Unable to maintain their signature haircut or find a manager to demand to speak to, Karens everywhere have completely lost control of the only aspects of their lives they ever had a handle on.
“It’s bad out there folks. Karens are getting harder to identify as their hair grows out” Karen expert Ashley Kitchings stated. “So, if you do have to go outside, we recommend that you bring binoculars and keep at least shouting distance away from all potential Karens.”
Citizens should also be aware of what they are wearing when they leave the house.
“Absolutely under no circumstance should anyone ever wear khakis and a red shirt or you will be mistaken for a Target employee,” Kitchings stated. “In general khakis are a bad idea.”
In addition to the shortage of managers and closed hair salons, Karens are now being bombarded with news about vaccines.

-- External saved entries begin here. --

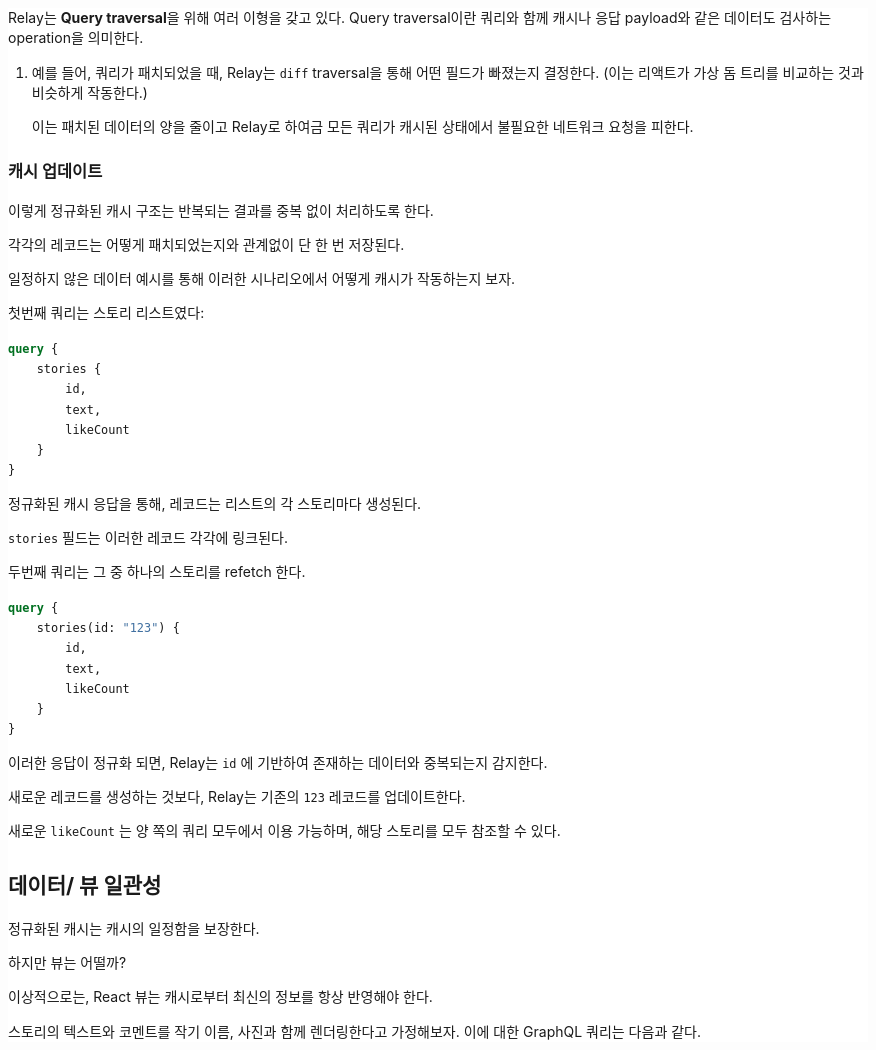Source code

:Relay는 **Query traversal**을 위해 여러 이형을 갖고 있다. Query traversal이란 쿼리와 함께 캐시나 응답 payload와 같은 데이터도 검사하는 operation을 의미한다.

1. 예를 들어, 쿼리가 패치되었을 때, Relay는 `diff` traversal을 통해 어떤 필드가 빠졌는지 결정한다. (이는 리액트가 가상 돔 트리를 비교하는 것과 비슷하게 작동한다.)
    
    이는 패치된 데이터의 양을 줄이고 Relay로 하여금 모든 쿼리가 캐시된 상태에서 불필요한 네트워크 요청을 피한다.
    

### 캐시 업데이트

이렇게 정규화된 캐시 구조는 반복되는 결과를 중복 없이 처리하도록 한다.

각각의 레코드는 어떻게 패치되었는지와 관계없이 단 한 번 저장된다.

일정하지 않은 데이터 예시를 통해 이러한 시나리오에서 어떻게 캐시가 작동하는지 보자.

첫번째 쿼리는 스토리 리스트였다:

```graphql
query {
	stories { 
		id, 
		text, 
		likeCount 
	} 
} 
```

정규화된 캐시 응답을 통해, 레코드는 리스트의 각 스토리마다 생성된다.

`stories` 필드는 이러한 레코드 각각에 링크된다.

두번째 쿼리는 그 중 하나의 스토리를 refetch 한다.

```graphql
query {
	stories(id: "123") { 
		id, 
		text, 
		likeCount 
	} 
}
```

이러한 응답이 정규화 되면, Relay는 `id` 에 기반하여 존재하는 데이터와 중복되는지 감지한다.

새로운 레코드를 생성하는 것보다, Relay는 기존의 `123` 레코드를 업데이트한다.

새로운 `likeCount` 는 양 쪽의 쿼리 모두에서 이용 가능하며, 해당 스토리를 모두 참조할 수 있다.

## 데이터/ 뷰 일관성

정규화된 캐시는 캐시의 일정함을 보장한다.

하지만 뷰는 어떨까?

이상적으로는, React 뷰는 캐시로부터 최신의 정보를 항상 반영해야 한다.

스토리의 텍스트와 코멘트를 작기 이름, 사진과 함께 렌더링한다고 가정해보자. 이에 대한 GraphQL 쿼리는 다음과 같다.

“Karens are almost exclusively anti-vaxxers, so the coronavirus situation and talks of vaccines is driving them wild,” Kitchings stated. “They’re now deeply torn on the issue because on one hand they want to be right, but on the other they don’t want to die.”
As of press time a “complaint of Karens” – the term for a large group of Karens – was headed toward a Kansas City Walmart to purchase and then angrily return items. Experts believe that it’s only a matter of time before Karens across the US find out that Walmarts, and several other stores, are still open.

Today I learned that a group of Karens is called a “complaint.” This is the educational content I signed up for!
Wonderful social commentary. I’d never heard about ‘Karens’ before. Ha! Certainly a recognizable type.